[Some records]
┌──

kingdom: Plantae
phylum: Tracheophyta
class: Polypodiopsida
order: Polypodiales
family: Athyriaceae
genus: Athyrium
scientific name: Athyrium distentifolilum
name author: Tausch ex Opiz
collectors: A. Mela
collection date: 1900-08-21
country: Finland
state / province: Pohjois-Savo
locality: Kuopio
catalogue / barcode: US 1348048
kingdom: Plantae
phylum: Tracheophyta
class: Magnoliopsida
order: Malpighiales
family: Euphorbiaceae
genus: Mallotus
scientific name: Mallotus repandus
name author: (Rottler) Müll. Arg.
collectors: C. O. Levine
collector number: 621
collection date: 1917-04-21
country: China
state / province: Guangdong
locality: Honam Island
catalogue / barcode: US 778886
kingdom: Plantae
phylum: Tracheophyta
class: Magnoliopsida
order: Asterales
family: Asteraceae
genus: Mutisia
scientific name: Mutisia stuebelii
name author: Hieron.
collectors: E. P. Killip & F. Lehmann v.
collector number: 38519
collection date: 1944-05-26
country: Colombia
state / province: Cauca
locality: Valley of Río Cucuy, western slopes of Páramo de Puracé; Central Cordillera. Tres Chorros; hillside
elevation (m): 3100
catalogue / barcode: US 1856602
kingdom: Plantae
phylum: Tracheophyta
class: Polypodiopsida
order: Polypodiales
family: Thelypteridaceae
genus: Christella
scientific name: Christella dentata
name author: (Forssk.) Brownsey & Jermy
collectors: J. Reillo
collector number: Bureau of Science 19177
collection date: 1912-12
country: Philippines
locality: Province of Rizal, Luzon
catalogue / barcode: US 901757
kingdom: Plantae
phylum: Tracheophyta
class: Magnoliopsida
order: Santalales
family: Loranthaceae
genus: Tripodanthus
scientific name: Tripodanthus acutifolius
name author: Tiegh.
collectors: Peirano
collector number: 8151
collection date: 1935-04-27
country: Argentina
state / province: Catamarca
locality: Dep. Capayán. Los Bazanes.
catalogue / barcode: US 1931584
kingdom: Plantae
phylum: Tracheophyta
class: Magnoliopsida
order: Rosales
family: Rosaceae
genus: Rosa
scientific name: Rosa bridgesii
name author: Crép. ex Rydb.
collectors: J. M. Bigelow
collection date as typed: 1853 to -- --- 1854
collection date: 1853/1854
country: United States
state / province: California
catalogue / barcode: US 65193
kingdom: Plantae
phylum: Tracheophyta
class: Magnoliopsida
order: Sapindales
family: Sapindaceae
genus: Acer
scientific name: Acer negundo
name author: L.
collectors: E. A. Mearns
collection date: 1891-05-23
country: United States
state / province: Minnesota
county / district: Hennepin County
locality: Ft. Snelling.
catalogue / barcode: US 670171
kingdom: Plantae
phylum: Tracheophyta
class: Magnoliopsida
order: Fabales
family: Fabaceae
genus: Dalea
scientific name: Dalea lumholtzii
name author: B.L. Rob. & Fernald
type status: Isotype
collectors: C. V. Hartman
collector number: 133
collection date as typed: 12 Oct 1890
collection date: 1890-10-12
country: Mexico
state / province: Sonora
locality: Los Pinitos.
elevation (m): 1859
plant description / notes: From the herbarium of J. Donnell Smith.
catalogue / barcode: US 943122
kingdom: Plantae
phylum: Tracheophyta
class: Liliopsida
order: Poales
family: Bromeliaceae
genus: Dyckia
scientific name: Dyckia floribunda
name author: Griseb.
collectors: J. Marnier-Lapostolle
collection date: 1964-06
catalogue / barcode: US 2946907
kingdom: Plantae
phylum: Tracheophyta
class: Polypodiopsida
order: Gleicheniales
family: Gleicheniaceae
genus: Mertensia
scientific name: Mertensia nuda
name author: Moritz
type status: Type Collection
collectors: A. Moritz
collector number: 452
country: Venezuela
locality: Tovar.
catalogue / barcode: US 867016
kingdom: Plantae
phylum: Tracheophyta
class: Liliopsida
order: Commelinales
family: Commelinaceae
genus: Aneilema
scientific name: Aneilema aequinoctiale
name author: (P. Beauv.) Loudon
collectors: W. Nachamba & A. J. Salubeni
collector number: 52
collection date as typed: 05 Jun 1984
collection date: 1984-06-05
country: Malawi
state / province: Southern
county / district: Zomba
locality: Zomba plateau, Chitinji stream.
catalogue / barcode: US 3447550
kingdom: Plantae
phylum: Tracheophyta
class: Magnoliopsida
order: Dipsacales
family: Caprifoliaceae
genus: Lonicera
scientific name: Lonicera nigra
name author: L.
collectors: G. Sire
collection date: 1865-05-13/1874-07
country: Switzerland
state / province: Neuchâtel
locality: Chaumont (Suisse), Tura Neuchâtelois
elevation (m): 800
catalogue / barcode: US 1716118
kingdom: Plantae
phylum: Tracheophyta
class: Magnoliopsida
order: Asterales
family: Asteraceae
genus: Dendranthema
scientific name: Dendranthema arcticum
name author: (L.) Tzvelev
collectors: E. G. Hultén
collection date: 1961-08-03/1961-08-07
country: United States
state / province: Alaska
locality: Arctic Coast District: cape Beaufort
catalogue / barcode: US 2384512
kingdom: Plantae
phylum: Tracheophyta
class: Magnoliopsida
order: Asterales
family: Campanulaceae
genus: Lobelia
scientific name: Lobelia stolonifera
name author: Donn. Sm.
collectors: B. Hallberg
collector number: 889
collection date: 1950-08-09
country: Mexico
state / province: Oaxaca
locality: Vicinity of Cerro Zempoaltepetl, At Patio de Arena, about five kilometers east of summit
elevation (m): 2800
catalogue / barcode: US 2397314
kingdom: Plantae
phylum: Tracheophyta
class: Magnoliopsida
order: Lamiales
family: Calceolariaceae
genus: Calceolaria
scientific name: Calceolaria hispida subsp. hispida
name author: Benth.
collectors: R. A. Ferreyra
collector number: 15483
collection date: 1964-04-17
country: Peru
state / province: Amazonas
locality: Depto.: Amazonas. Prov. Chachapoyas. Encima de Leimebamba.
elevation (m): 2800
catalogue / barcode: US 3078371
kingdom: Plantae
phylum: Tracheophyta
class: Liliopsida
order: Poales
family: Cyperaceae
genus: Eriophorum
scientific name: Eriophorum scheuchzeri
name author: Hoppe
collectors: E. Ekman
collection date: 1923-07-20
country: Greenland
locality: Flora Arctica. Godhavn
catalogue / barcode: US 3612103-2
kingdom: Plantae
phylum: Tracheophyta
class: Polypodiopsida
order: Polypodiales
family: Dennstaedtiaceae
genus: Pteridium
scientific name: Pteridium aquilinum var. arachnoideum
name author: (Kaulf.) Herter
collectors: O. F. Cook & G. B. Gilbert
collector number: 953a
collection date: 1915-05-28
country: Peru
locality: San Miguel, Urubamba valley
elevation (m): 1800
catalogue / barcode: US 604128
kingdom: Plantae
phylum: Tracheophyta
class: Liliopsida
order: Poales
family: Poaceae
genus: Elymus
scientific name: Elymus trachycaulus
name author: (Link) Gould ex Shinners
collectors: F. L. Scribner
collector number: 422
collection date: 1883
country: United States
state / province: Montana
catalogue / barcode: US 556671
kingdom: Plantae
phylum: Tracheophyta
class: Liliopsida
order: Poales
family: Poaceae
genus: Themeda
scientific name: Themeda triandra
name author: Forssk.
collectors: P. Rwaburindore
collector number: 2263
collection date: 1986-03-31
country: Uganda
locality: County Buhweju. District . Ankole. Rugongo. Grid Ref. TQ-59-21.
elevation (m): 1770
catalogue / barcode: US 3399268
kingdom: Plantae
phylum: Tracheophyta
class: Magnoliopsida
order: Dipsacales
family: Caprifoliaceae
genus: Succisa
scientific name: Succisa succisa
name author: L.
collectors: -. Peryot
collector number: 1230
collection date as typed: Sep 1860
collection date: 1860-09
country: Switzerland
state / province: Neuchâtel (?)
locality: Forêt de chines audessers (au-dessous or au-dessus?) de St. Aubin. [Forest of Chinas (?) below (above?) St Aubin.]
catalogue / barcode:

└──

:: WRITTEN EXERCISE ::
Quote the material word for word from the line containing "county / district: Hennepin County" through the line containing "collectors: A. Moritz", with both of those lines included.

:: RESULT FOR THIS TASK ::
county / district: Hennepin County
locality: Ft. Snelling.
catalogue / barcode: US 670171
kingdom: Plantae
phylum: Tracheophyta
class: Magnoliopsida
order: Fabales
family: Fabaceae
genus: Dalea
scientific name: Dalea lumholtzii
name author: B.L. Rob. & Fernald
type status: Isotype
collectors: C. V. Hartman
collector number: 133
collection date as typed: 12 Oct 1890
collection date: 1890-10-12
country: Mexico
state / province: Sonora
locality: Los Pinitos.
elevation (m): 1859
plant description / notes: From the herbarium of J. Donnell Smith.
catalogue / barcode: US 943122
kingdom: Plantae
phylum: Tracheophyta
class: Liliopsida
order: Poales
family: Bromeliaceae
genus: Dyckia
scientific name: Dyckia floribunda
name author: Griseb.
collectors: J. Marnier-Lapostolle
collection date: 1964-06
catalogue / barcode: US 2946907
kingdom: Plantae
phylum: Tracheophyta
class: Polypodiopsida
order: Gleicheniales
family: Gleicheniaceae
genus: Mertensia
scientific name: Mertensia nuda
name author: Moritz
type status: Type Collection
collectors: A. Moritz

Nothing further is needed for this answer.